Debate meets realityMay 17th 2007 | LOS ANGELES
From The Economist print editionON CLIMBING-FRAMES in the smarter neighbourhoods of Los Angeles, white toddlers occasionally shout to each other in Spanish. They learn their first words from Mexican nannies who are often working illegally, just like the maids who scrub Angelenos' floors and the gardeners who cut their lawns. Which helps to explain why fixing America's broken immigration system is proving so difficult. Californians, no less than the residents of other states, find illegal immigration distasteful. Yet they depend on immigrants for even such intimate tasks as bringing up their children.
This week the Senate was trying again to reconcile these contradictory, not to say hypocritical, impulses. As
The Economist went to press, it seemed close to thrashing out a bipartisan bill that holds out the promise of legalisation for the nation's roughly 12m illegals, some 2.5m of them in California alone. But their cases will not be considered until the border is deemed to have been made more secure and the current backlog of legal immigrants is cleared—something that will take at least eight years. Worse, from the immigrants' point of view, they will probably have to leave the country and then petition to return, in what is known as “touch-back”.
If it becomes law, the Senate bill will transform America's immigration system. Following the lead of Canada, Australia, New Zealand and Britain, America would adopt a points system that will give priority to the sort of young, employable immigrants who are most likely to contribute to the economy. Family ties, paramount in deciding immigration claims since the 1960s, would become less important.

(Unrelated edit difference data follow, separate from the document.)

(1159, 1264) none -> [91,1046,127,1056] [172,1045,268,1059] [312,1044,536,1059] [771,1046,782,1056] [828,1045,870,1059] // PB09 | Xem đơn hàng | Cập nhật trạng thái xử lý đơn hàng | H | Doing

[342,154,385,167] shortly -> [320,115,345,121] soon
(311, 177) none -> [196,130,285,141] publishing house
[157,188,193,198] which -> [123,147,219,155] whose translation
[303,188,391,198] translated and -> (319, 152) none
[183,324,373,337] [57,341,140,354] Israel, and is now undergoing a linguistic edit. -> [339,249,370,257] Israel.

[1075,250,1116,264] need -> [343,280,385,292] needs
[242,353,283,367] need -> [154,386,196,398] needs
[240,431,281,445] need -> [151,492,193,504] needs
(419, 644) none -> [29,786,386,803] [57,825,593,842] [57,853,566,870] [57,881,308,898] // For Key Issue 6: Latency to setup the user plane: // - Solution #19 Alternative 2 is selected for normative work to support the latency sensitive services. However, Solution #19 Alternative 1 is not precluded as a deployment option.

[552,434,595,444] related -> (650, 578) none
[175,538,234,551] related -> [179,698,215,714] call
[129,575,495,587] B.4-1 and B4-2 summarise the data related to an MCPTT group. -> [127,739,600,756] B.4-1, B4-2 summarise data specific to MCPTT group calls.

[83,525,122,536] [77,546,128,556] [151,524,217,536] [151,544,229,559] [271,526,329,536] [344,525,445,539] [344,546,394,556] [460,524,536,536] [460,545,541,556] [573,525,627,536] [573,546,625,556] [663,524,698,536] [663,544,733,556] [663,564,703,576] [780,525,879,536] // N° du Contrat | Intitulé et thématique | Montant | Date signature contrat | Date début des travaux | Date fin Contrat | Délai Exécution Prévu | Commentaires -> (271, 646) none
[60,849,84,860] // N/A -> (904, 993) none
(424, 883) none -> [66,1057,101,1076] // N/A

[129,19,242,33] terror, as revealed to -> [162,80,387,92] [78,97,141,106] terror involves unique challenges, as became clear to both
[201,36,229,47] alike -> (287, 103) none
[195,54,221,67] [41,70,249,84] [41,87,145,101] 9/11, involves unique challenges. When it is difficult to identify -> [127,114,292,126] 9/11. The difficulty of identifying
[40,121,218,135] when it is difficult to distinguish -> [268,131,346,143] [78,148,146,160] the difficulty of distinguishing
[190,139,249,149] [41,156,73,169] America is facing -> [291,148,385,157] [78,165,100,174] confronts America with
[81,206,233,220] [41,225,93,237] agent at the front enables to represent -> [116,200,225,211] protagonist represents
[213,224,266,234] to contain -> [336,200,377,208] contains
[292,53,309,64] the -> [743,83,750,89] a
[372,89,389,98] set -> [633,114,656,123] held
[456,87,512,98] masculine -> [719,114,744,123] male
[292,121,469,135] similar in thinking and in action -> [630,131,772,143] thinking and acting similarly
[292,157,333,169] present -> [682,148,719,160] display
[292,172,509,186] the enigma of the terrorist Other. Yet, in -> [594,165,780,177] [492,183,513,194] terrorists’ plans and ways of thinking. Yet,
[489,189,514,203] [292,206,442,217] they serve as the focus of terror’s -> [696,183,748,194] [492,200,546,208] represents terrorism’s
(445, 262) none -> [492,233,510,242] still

A national compromise on immigration is sorely needed. As politicians in Washington, DC, have dithered in the past few years, local governments have increasingly taken matters into their own hands. Costa Mesa, in southern California, has asked its police force to root out and deport illegal immigrants who are arrested for crimes, in effect doing federal agents' jobs for them. On May 12th the residents of a Dallas suburb voted to fine landlords who rent to illegals.